__TASK OBJECTIVE__
Convert every line of the records below, from the line containing "genus: Troglodytes" through the last line, into a JSON list of strings with one string per line, skipping any blank lines.

— start RECORDS PROVIDED —

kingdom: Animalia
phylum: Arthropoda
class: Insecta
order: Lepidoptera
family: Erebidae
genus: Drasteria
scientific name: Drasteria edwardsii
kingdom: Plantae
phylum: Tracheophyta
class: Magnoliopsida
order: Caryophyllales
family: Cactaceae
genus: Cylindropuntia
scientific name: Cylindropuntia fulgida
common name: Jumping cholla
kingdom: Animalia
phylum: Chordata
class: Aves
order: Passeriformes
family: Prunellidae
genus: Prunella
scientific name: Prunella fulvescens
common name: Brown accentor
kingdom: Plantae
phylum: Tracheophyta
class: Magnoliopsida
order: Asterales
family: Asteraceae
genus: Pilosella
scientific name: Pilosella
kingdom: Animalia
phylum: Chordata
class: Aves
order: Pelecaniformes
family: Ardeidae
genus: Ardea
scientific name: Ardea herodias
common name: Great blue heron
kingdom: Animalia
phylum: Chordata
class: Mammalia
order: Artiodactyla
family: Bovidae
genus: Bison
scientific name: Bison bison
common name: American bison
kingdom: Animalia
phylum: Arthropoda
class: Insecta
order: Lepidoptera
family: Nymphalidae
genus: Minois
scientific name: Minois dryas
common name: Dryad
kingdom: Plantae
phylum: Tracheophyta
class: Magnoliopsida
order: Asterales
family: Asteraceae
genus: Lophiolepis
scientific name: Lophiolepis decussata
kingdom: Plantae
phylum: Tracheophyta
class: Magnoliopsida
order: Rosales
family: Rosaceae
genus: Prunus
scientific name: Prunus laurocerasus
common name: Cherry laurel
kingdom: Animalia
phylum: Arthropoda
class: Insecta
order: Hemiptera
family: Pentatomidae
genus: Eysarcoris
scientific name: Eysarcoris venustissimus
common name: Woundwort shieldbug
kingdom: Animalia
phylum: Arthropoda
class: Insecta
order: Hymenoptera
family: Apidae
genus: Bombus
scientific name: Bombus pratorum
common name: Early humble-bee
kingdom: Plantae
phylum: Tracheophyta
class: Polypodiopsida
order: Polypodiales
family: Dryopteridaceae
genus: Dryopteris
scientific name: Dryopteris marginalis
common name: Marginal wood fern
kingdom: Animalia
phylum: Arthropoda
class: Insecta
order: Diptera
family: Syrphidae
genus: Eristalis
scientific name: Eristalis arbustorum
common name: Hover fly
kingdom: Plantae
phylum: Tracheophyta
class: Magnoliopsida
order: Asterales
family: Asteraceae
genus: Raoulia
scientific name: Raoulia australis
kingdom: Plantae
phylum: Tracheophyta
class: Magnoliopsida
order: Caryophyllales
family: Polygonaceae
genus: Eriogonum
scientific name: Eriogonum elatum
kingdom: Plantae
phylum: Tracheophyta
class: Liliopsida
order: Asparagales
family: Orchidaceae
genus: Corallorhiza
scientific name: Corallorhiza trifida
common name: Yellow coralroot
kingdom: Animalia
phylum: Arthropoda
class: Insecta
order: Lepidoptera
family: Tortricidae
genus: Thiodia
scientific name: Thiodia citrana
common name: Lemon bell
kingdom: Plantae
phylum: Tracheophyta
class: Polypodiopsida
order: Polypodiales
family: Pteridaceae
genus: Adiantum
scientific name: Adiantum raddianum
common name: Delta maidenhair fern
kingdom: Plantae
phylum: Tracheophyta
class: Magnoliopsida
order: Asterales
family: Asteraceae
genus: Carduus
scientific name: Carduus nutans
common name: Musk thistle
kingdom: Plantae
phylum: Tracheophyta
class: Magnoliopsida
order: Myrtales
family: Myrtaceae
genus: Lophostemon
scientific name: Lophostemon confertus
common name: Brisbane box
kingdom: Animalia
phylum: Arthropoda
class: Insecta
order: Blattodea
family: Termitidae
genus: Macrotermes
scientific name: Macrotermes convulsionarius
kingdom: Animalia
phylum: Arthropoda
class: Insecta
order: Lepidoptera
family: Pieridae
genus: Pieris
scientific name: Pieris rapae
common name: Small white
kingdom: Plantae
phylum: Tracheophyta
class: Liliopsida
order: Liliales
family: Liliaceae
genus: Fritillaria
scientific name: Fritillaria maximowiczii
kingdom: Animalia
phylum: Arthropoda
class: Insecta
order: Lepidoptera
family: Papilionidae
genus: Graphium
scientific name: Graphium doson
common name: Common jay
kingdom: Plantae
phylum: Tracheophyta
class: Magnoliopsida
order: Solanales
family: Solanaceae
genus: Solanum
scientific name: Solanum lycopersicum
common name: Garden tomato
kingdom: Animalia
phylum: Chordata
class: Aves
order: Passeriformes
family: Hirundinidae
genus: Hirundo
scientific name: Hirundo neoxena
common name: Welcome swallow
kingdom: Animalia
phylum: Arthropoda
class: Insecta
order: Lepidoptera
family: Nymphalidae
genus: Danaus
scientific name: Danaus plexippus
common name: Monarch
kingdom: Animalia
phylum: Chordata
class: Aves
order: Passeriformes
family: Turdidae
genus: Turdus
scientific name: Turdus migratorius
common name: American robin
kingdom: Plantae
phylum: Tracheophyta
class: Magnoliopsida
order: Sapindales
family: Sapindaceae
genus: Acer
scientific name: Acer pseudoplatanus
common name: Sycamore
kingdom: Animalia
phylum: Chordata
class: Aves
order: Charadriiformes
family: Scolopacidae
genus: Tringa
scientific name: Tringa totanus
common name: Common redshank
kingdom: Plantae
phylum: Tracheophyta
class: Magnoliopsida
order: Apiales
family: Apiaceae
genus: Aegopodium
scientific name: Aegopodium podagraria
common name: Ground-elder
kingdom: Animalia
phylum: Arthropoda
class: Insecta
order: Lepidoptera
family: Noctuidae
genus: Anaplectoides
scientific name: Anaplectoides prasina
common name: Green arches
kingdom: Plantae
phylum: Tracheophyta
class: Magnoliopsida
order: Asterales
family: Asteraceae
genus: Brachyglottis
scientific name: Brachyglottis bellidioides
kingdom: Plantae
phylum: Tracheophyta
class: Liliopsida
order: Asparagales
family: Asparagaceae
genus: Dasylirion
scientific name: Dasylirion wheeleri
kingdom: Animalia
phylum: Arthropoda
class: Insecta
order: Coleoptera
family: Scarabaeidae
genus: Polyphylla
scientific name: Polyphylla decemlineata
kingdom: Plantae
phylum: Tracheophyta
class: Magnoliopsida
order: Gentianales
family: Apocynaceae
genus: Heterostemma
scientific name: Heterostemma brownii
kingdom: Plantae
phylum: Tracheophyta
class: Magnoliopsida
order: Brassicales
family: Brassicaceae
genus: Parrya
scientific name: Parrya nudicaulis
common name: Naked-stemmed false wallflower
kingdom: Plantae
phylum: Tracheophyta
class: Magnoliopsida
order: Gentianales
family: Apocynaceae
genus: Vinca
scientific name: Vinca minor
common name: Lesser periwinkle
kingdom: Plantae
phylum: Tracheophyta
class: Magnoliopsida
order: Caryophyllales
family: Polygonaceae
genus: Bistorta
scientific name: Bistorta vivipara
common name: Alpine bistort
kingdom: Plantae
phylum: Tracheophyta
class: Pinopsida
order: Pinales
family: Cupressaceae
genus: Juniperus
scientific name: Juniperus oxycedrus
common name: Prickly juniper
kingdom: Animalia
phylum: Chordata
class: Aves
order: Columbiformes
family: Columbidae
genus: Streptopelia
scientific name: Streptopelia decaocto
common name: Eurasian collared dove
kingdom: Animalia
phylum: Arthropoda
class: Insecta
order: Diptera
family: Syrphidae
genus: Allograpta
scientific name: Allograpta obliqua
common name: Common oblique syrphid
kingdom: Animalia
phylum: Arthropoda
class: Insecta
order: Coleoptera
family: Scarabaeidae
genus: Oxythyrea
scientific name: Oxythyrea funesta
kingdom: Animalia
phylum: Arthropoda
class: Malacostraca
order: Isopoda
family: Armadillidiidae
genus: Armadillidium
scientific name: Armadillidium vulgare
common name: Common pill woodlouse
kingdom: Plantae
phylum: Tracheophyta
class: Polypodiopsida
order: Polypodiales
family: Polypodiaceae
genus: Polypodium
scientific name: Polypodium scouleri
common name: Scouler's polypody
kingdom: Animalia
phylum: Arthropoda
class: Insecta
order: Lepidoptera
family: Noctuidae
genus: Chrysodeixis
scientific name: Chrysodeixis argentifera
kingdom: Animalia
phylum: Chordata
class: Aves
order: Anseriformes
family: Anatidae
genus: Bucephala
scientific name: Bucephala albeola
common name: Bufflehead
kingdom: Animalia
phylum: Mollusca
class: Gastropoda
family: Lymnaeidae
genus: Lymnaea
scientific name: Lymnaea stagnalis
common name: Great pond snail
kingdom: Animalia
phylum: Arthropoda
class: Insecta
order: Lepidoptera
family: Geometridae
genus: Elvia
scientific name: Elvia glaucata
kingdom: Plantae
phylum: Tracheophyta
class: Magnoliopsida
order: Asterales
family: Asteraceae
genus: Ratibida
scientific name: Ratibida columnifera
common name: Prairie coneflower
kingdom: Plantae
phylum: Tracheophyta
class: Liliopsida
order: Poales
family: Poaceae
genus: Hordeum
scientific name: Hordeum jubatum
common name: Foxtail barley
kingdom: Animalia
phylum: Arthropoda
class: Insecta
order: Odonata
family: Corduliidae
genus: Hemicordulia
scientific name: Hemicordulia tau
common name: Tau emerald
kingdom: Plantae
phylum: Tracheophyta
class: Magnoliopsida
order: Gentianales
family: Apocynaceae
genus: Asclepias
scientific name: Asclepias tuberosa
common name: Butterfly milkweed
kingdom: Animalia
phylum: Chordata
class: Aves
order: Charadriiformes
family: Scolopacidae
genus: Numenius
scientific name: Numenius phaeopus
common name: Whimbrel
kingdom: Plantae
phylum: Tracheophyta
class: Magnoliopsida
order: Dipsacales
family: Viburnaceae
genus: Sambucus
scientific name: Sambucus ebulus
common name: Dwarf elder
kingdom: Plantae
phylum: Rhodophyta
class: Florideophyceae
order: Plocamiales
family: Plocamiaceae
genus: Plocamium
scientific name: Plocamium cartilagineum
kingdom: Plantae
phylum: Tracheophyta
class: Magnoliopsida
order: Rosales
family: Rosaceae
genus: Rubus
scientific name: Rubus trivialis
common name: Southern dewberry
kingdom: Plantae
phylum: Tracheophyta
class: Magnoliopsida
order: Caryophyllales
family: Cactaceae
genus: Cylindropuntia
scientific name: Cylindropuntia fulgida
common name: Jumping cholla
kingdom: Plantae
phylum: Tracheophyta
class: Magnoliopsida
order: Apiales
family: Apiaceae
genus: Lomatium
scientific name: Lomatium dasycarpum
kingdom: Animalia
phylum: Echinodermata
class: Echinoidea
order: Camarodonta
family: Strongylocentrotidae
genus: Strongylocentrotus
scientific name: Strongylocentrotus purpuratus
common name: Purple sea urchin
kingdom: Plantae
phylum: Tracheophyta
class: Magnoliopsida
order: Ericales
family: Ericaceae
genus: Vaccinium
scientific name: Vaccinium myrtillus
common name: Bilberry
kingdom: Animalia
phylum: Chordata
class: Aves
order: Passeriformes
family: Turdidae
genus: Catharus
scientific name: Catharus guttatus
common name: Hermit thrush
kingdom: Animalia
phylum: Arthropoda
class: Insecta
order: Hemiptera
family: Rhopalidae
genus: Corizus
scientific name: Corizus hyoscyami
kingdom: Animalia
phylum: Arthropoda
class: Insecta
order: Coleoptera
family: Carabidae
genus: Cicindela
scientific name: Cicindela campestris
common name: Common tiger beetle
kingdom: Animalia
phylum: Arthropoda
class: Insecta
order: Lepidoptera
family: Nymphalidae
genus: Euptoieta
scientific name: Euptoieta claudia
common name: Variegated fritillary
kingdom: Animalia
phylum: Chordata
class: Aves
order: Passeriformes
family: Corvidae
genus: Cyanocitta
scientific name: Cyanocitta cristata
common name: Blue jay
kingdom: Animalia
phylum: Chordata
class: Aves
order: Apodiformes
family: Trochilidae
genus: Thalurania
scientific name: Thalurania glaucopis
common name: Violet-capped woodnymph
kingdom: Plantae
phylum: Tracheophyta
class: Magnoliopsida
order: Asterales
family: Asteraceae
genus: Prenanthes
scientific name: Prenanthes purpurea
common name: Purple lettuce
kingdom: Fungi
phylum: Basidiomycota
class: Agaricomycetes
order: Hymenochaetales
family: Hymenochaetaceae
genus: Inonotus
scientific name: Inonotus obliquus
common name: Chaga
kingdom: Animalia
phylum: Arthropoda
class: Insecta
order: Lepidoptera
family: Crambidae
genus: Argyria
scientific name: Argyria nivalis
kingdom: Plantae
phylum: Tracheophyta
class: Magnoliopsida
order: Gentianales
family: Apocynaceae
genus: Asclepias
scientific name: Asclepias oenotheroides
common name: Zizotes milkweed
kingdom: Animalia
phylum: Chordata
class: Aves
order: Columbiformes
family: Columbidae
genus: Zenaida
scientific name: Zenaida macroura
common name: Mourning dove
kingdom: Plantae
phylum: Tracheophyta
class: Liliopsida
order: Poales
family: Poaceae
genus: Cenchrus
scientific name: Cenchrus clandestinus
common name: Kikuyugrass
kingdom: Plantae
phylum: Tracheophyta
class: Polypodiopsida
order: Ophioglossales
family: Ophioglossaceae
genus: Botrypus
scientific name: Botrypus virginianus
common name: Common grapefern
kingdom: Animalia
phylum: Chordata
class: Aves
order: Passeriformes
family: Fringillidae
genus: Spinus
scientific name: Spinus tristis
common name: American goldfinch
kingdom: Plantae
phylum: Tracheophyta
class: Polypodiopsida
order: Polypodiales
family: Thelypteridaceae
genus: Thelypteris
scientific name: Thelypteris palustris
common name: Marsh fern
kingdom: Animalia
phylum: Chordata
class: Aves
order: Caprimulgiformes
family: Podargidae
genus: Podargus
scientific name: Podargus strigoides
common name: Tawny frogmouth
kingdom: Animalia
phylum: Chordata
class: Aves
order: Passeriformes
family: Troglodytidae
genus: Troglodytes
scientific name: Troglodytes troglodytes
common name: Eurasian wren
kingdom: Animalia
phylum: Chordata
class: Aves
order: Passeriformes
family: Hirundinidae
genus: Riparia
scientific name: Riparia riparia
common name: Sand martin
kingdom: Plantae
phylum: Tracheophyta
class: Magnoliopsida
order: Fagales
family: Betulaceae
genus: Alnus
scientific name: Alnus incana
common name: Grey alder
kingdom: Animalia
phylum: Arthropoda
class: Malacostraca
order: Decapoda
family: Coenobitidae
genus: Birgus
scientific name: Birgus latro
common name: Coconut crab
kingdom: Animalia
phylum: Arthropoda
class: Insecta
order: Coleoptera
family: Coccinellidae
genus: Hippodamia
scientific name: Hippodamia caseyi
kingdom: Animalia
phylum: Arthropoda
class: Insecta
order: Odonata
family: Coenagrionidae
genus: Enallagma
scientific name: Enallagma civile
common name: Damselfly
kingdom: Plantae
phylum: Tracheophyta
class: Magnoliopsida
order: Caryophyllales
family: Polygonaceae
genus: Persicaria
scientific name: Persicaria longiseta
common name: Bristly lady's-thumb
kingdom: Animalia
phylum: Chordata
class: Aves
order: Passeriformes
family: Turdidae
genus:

— end RECORDS PROVIDED —

__EXERCISE OUTPUT__
[
  "genus: Troglodytes",
  "scientific name: Troglodytes troglodytes",
  "common name: Eurasian wren",
  "kingdom: Animalia",
  "phylum: Chordata",
  "class: Aves",
  "order: Passeriformes",
  "family: Hirundinidae",
  "genus: Riparia",
  "scientific name: Riparia riparia",
  "common name: Sand martin",
  "kingdom: Plantae",
  "phylum: Tracheophyta",
  "class: Magnoliopsida",
  "order: Fagales",
  "family: Betulaceae",
  "genus: Alnus",
  "scientific name: Alnus incana",
  "common name: Grey alder",
  "kingdom: Animalia",
  "phylum: Arthropoda",
  "class: Malacostraca",
  "order: Decapoda",
  "family: Coenobitidae",
  "genus: Birgus",
  "scientific name: Birgus latro",
  "common name: Coconut crab",
  "kingdom: Animalia",
  "phylum: Arthropoda",
  "class: Insecta",
  "order: Coleoptera",
  "family: Coccinellidae",
  "genus: Hippodamia",
  "scientific name: Hippodamia caseyi",
  "kingdom: Animalia",
  "phylum: Arthropoda",
  "class: Insecta",
  "order: Odonata",
  "family: Coenagrionidae",
  "genus: Enallagma",
  "scientific name: Enallagma civile",
  "common name: Damselfly",
  "kingdom: Plantae",
  "phylum: Tracheophyta",
  "class: Magnoliopsida",
  "order: Caryophyllales",
  "family: Polygonaceae",
  "genus: Persicaria",
  "scientific name: Persicaria longiseta",
  "common name: Bristly lady's-thumb",
  "kingdom: Animalia",
  "phylum: Chordata",
  "class: Aves",
  "order: Passeriformes",
  "family: Turdidae",
  "genus:"
]